### [Given data]
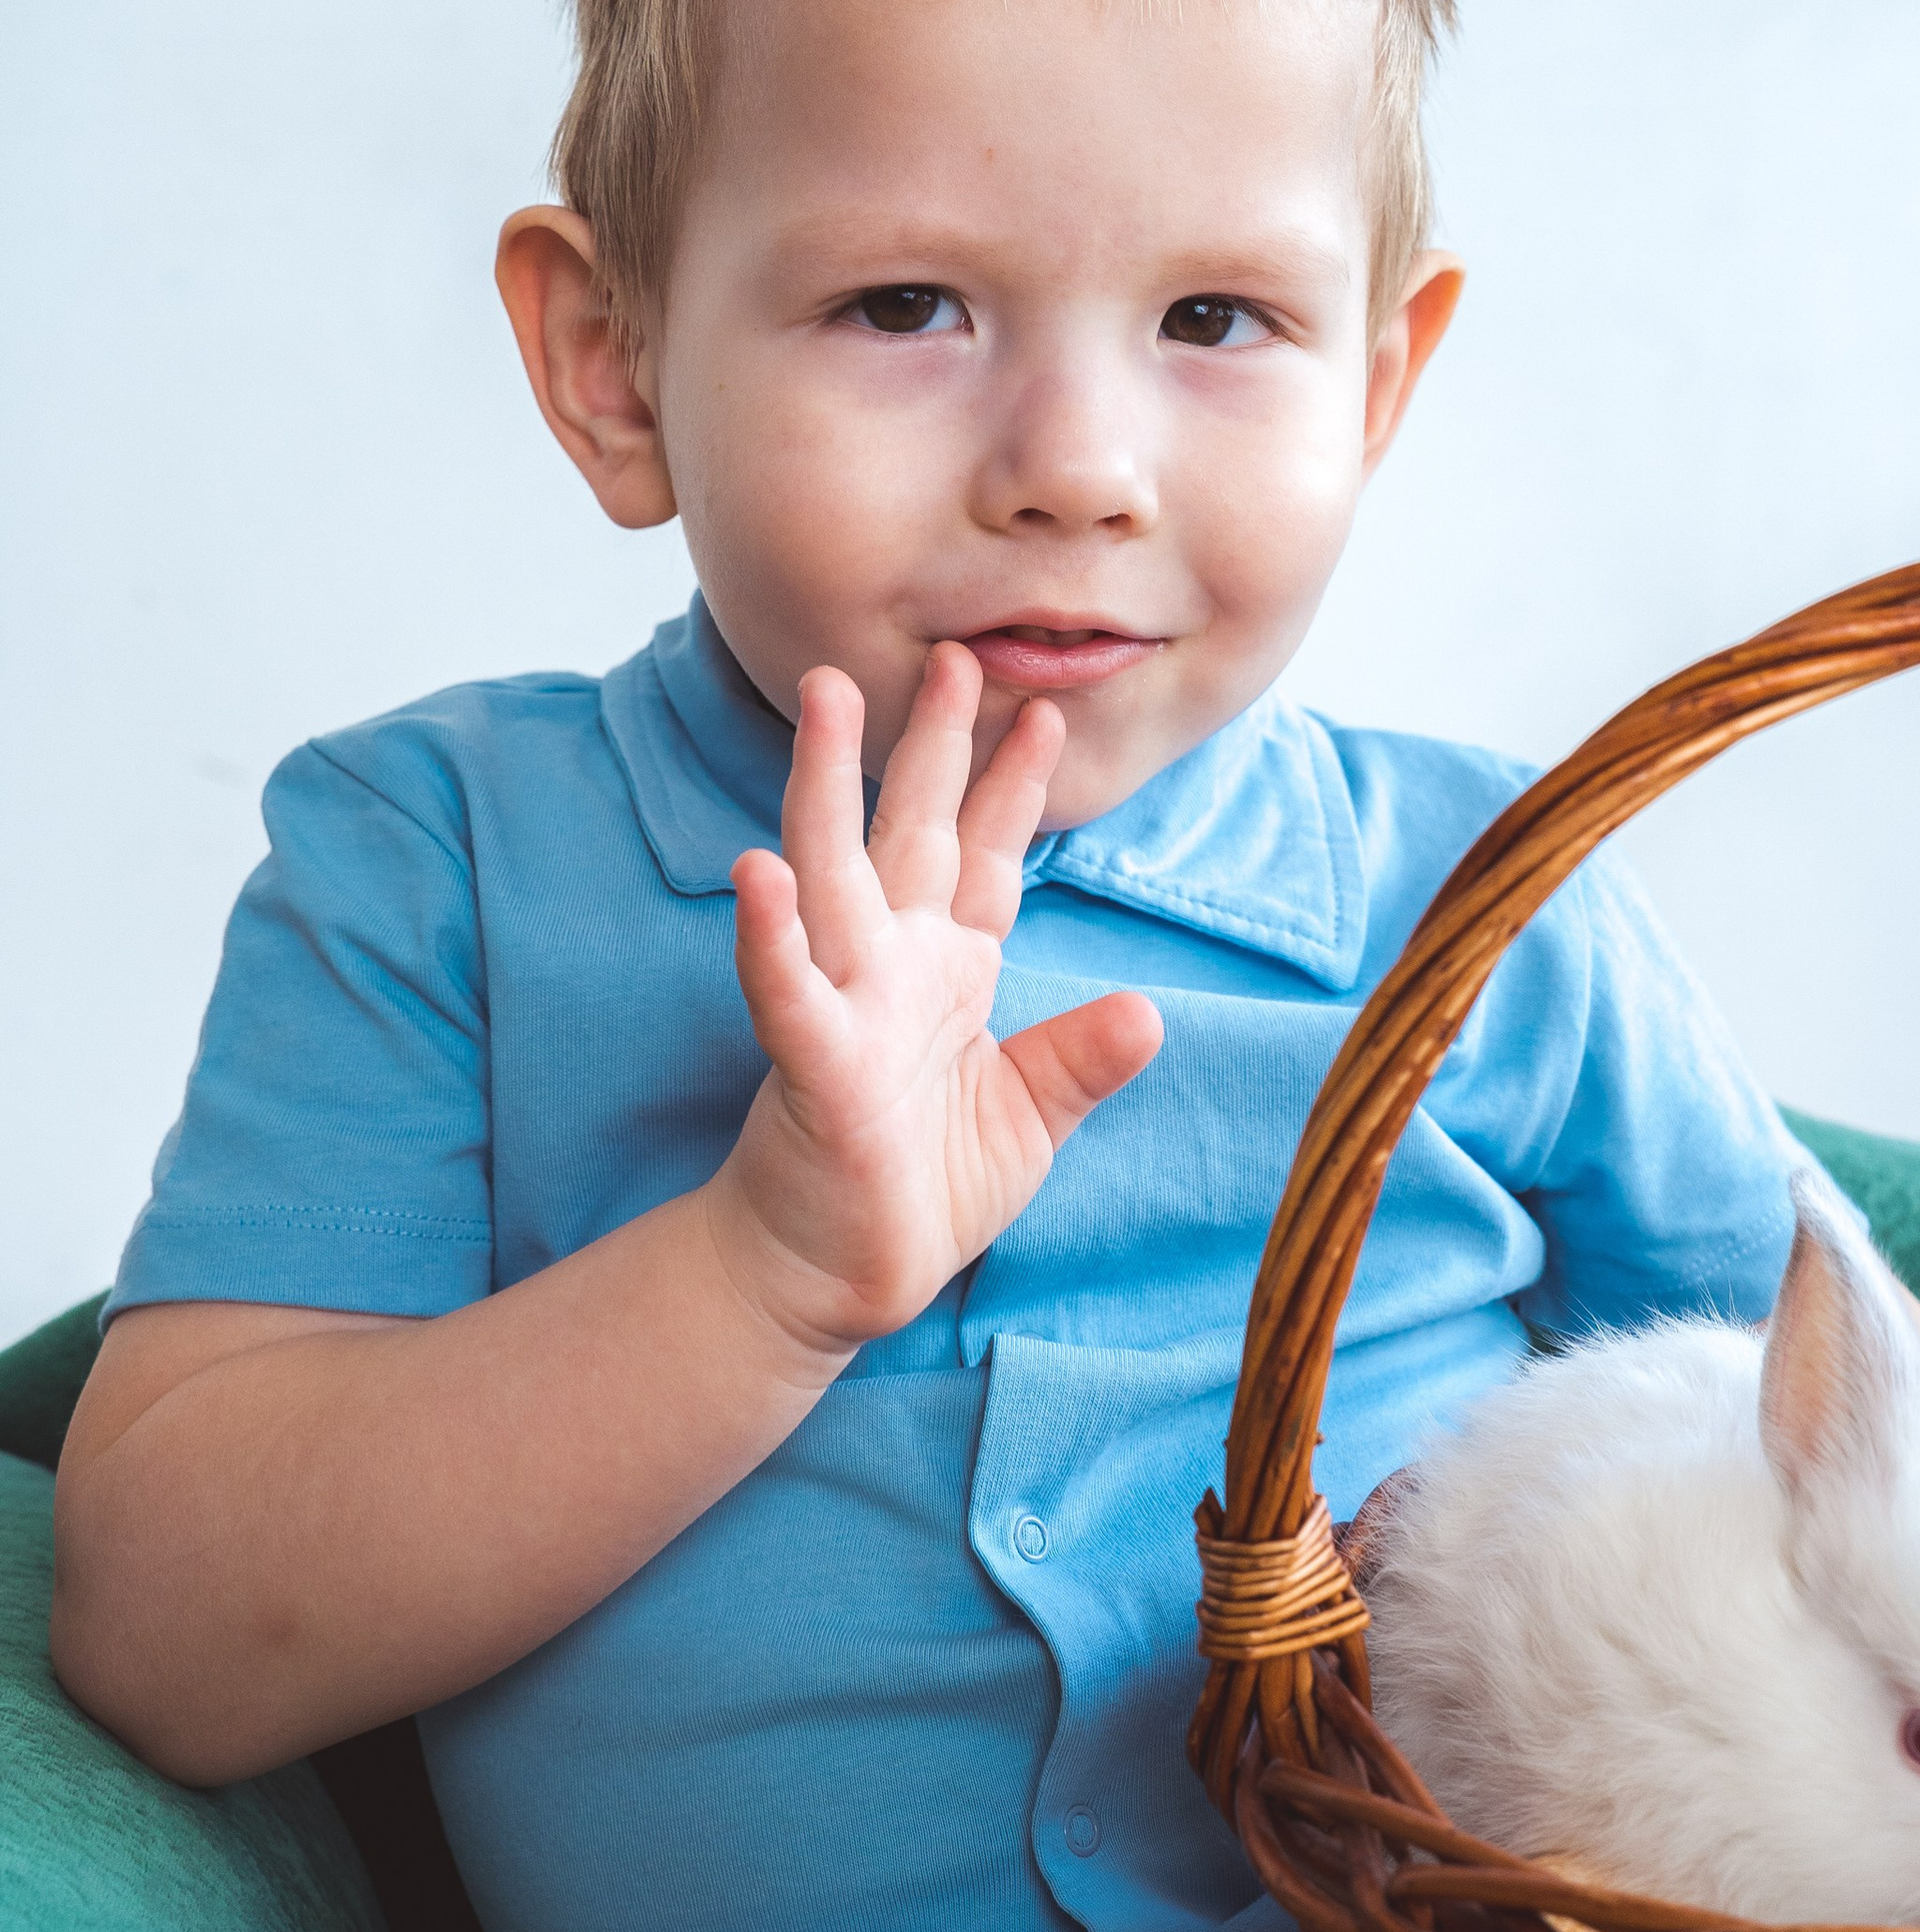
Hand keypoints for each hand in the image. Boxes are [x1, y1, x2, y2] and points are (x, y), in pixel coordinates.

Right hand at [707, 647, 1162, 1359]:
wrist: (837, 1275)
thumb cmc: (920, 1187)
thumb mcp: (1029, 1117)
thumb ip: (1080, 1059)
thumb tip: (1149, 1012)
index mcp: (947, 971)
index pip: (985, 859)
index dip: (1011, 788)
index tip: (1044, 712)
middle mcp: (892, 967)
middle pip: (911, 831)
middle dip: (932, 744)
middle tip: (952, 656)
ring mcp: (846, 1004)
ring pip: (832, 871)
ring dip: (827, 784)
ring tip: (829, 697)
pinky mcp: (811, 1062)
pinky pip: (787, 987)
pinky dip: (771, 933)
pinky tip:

### [What is being asked]
Output all of the data above exactly; no pictures should appear.

### [Written reply]
Hand keypoints for each hand in the image. Boxes are [x1, y1, x2, y2] and points are (x, y), in pixel coordinates.

Right hand at [707, 647, 1162, 1359]:
wrist: (837, 1275)
thumb cmc: (920, 1187)
thumb mcp: (1029, 1117)
thumb ip: (1080, 1059)
thumb tip: (1149, 1012)
index mcp: (947, 971)
index pip: (985, 859)
index dip: (1011, 788)
index tip: (1044, 712)
middle mcp: (892, 967)
middle pip: (911, 831)
middle dip: (932, 744)
middle tip: (952, 656)
ring mcp: (846, 1004)
ring pip: (832, 871)
ring dip: (827, 784)
ring tip: (829, 697)
pinky mcp: (811, 1062)
pinky pip: (787, 987)
pinky dip: (771, 933)
pinky tip:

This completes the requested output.